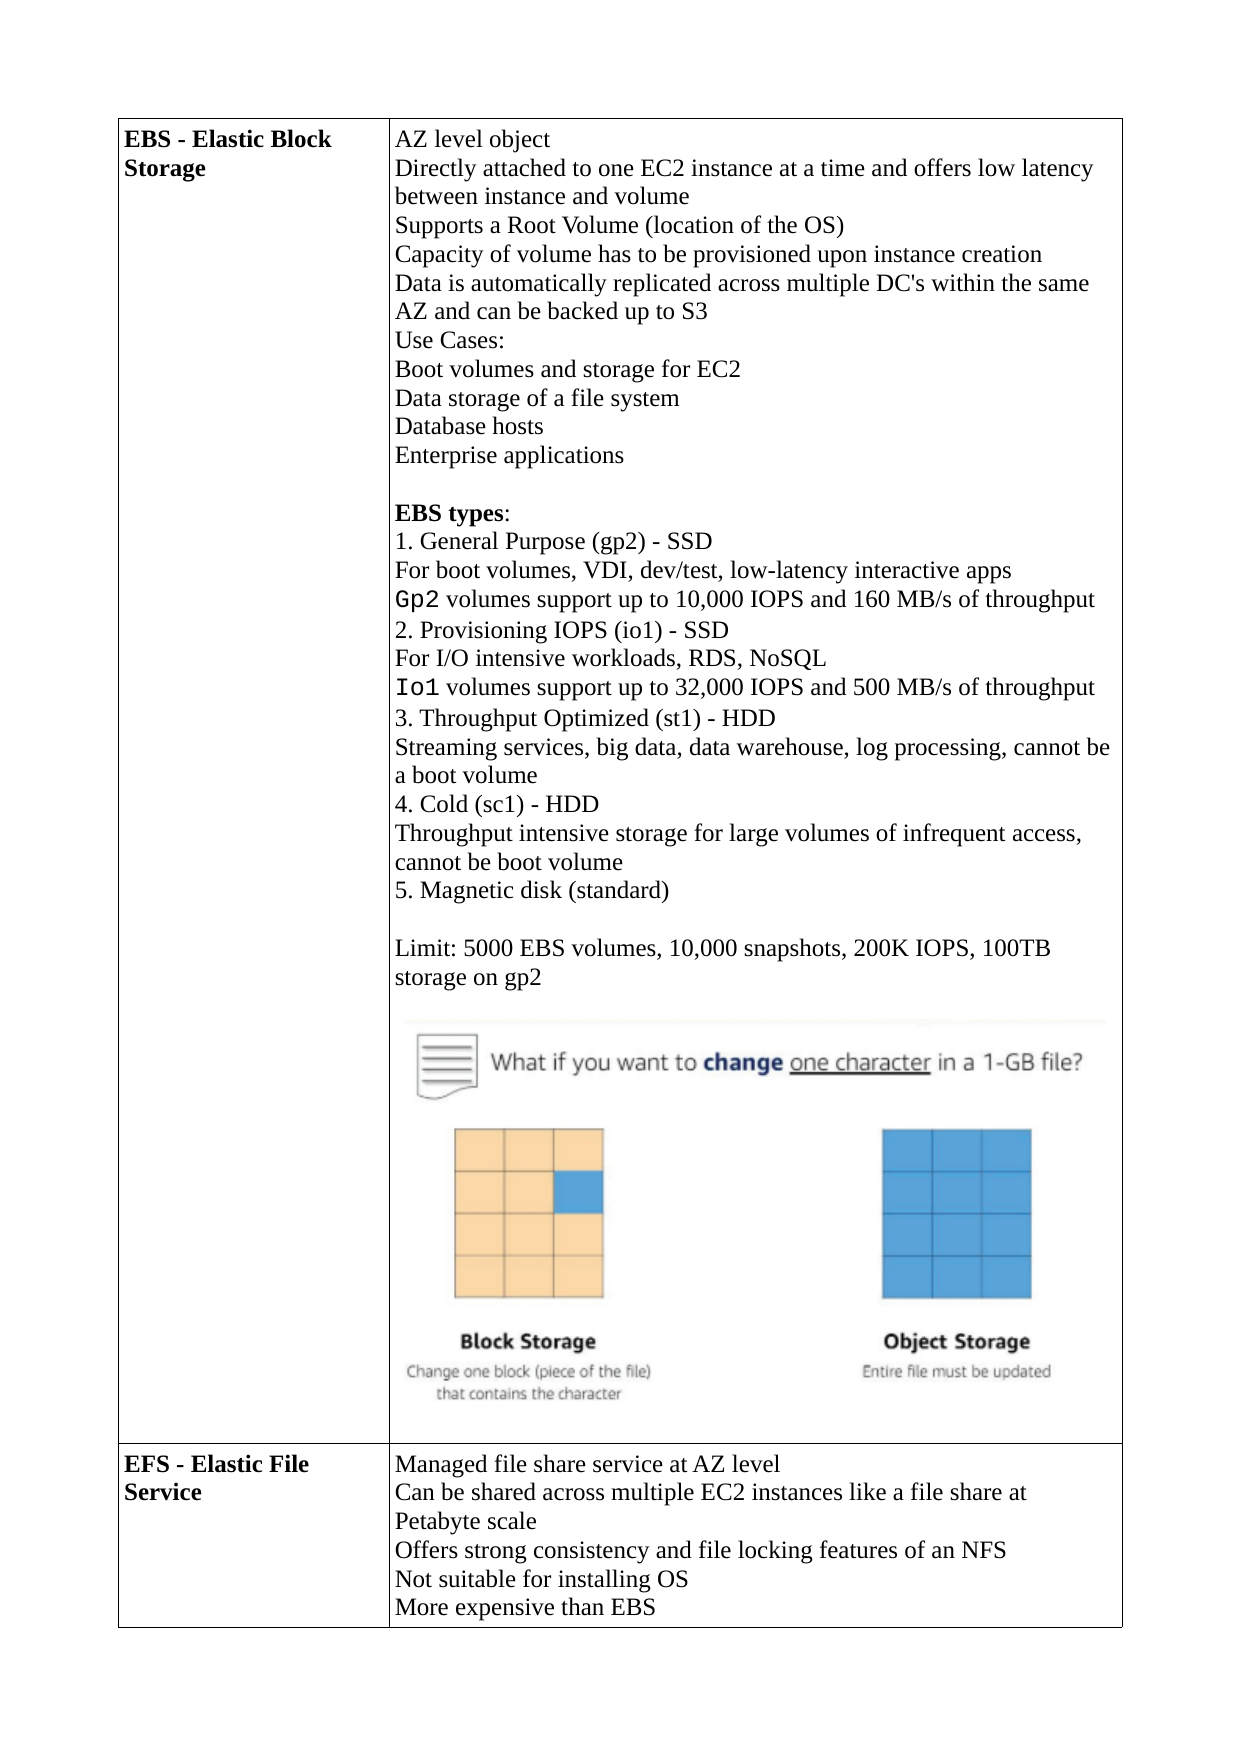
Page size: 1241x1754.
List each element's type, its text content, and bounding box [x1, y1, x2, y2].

table_cell EFS - Elastic File Service [119, 1444, 389, 1627]
table_cell Managed file share service at AZ level Can be shared across multiple EC2 instances like a file share at Petabyte scale Offers strong consistency and file locking features of an NFS Not suitable for installing OS More expensive than EBS [390, 1444, 1122, 1627]
table_cell EBS - Elastic Block Storage [119, 119, 389, 1443]
picture [403, 1019, 1107, 1409]
table_cell AZ level object Directly attached to one EC2 instance at a time and offers low latency between instance and volume Supports a Root Volume (location of the OS) Capacity of volume has to be provisioned upon instance creation Data is automatically replicated across multiple DC's within the same AZ and can be backed up to S3 Use Cases: Boot volumes and storage for EC2 Data storage of a file system Database hosts Enterprise applications EBS types: 1. General Purpose (gp2) - SSD For boot volumes, VDI, dev/test, low-latency interactive apps Gp2 volumes support up to 10,000 IOPS and 160 MB/s of throughput 2. Provisioning IOPS (io1) - SSD For I/O intensive workloads, RDS, NoSQL Io1 volumes support up to 32,000 IOPS and 500 MB/s of throughput 3. Throughput Optimized (st1) - HDD Streaming services, big data, data warehouse, log processing, cannot be a boot volume 4. Cold (sc1) - HDD Throughput intensive storage for large volumes of infrequent access, cannot be boot volume 5. Magnetic disk (standard) Limit: 5000 EBS volumes, 10,000 snapshots, 200K IOPS, 100TB storage on gp2 [390, 119, 1122, 1443]
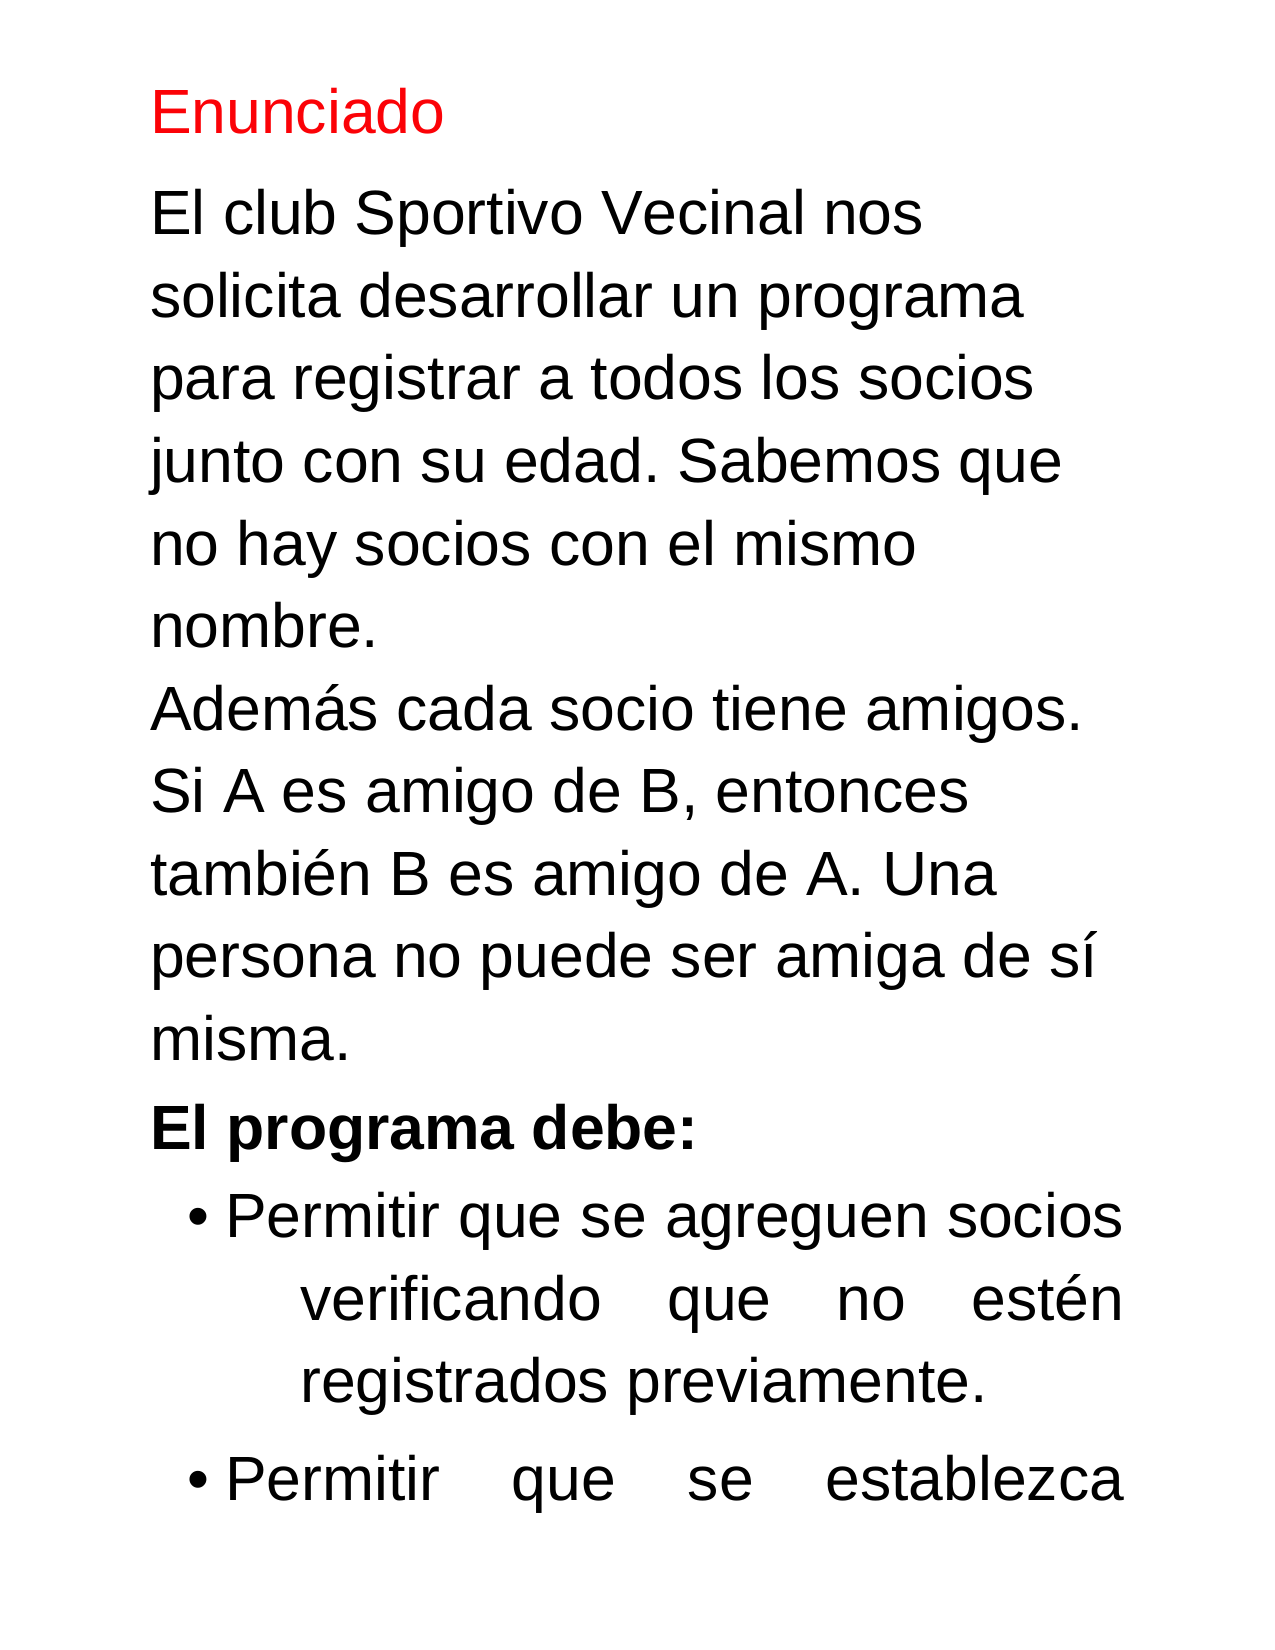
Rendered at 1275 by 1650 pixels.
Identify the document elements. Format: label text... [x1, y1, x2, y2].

-- Task requirements --
Reproduce everything from the line containing "Rendered at 1275 by 1650 pixels." down to the end of the records, putting "page" in place of "document" and leaving the rest unchanged.

-- Task result --
Rendered at 1275 by 1650 pixels.
Identify the page elements. Format: label text... [x1, y1, x2, y2].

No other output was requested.